━━━━━ Provided passage ━━━━━

Responding to a question about the safety of arginine, Morris agreed there is reason for clinicians to be concerned because of the sepsis studies with arginine, but she emphasized that the nature of the patient population is important. Arginine is safe for sickle cell patients, most of whom are not septic but are arginine deficient. Sickle cell patients metabolize arginine differently than do normal controls, and arginine metabolism varies even in the same patient at steady-state compared to situations of acute illness including vaso-occlusive pain episodes. Ultimately, patients with sickle cell disease have a variable clinical spectrum of severity making treatment more complicated; sickle cell patients cannot all be treated in the same way.
Arginine and Trauma Recovery
To a question related to the use of omega-3 and arginine combinations that can get past the blood–brain barrier (BBB) and provide neuroprotective effects, Scrimgeour replied that his group has developed effec-
tive delivery systems to get omega-3 (specifically, DHA and EPA) and vitamin D into rats, with confirmation that these nutrients do cross the BBB. He also highlighted the distinction between non-blast TBI, common in sports and motor vehicle accidents, where the injury is restricted to the brain, and blast TBI, where the whole body is exposed, and intestinal damage frequently occurs.

━━━━━ Data ━━━━━

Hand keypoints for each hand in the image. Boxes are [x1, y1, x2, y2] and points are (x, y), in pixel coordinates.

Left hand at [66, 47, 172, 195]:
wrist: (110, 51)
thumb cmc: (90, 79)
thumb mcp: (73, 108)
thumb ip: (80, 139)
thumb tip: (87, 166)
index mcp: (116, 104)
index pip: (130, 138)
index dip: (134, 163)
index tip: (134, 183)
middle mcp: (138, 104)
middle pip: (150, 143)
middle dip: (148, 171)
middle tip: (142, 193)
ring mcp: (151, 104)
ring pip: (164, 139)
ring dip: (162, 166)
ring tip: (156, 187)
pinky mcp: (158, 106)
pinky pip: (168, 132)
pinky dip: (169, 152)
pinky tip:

━━━━━

▶ [Exercise instructions]:
1. In the arginine passage, which nutrients did Scrimgeour's group deliver into rats and confirm to cross the blood–brain barrier?
2. Pick up the arginine passage after its final sentence and extend it.

▶ [Results]:
1. Omega-3 (specifically DHA and EPA) and vitamin D.

2.
Many soldiers also experience burn injuries. The animal models for burns are not optimal, and none of the current work conducted by the Army in San Antonio, Texas, is examining nutritional interventions. Zinc is leached out in the burn exudate, but studies on zinc supplements in burned animals and burned soldiers have not yet been conducted.
Limitations of Animal Models
On the limitations of animal models used to study TBI in soldiers, Scrimgeour responded that, contrary to humans with a rough (gyrencephalic) surface, the rat brain has a smooth (lissencephalic) surface and a different cortical bone thickness. He noted that multiple concerns exist about translating rat findings into humans, particularly in drug studies. For example, he said a Walter Reed lab has had very good success in drug studies repairing cognitive deficits as well as biochemical repair in the rat model, but it has not been possible to translate any of these findings into humans. It was noted that the same is true for IBD, in that animal models of IBD have terrible prognostic markers of therapeutics in human biology.
Using Technology to Understand Brain Biochemistry
The discussion highlighted that current technologies to understand how the brain is metabolically responding to a TBI, such as computed tomography scans, are not very sophisticated and that newer types of technology, such as 7T magnets used for functional magnetic resonance imaging and spectral imaging of the brain, could be applied. Although, currently, examinations of biomarkers of TBI can be done only after death, brain imaging technology and today’s efforts in neuroscience may allow investigators to understand the human brain while people are still alive. In addition, there is the possibility of doing electroencephalography in the field for both athletes and soldiers.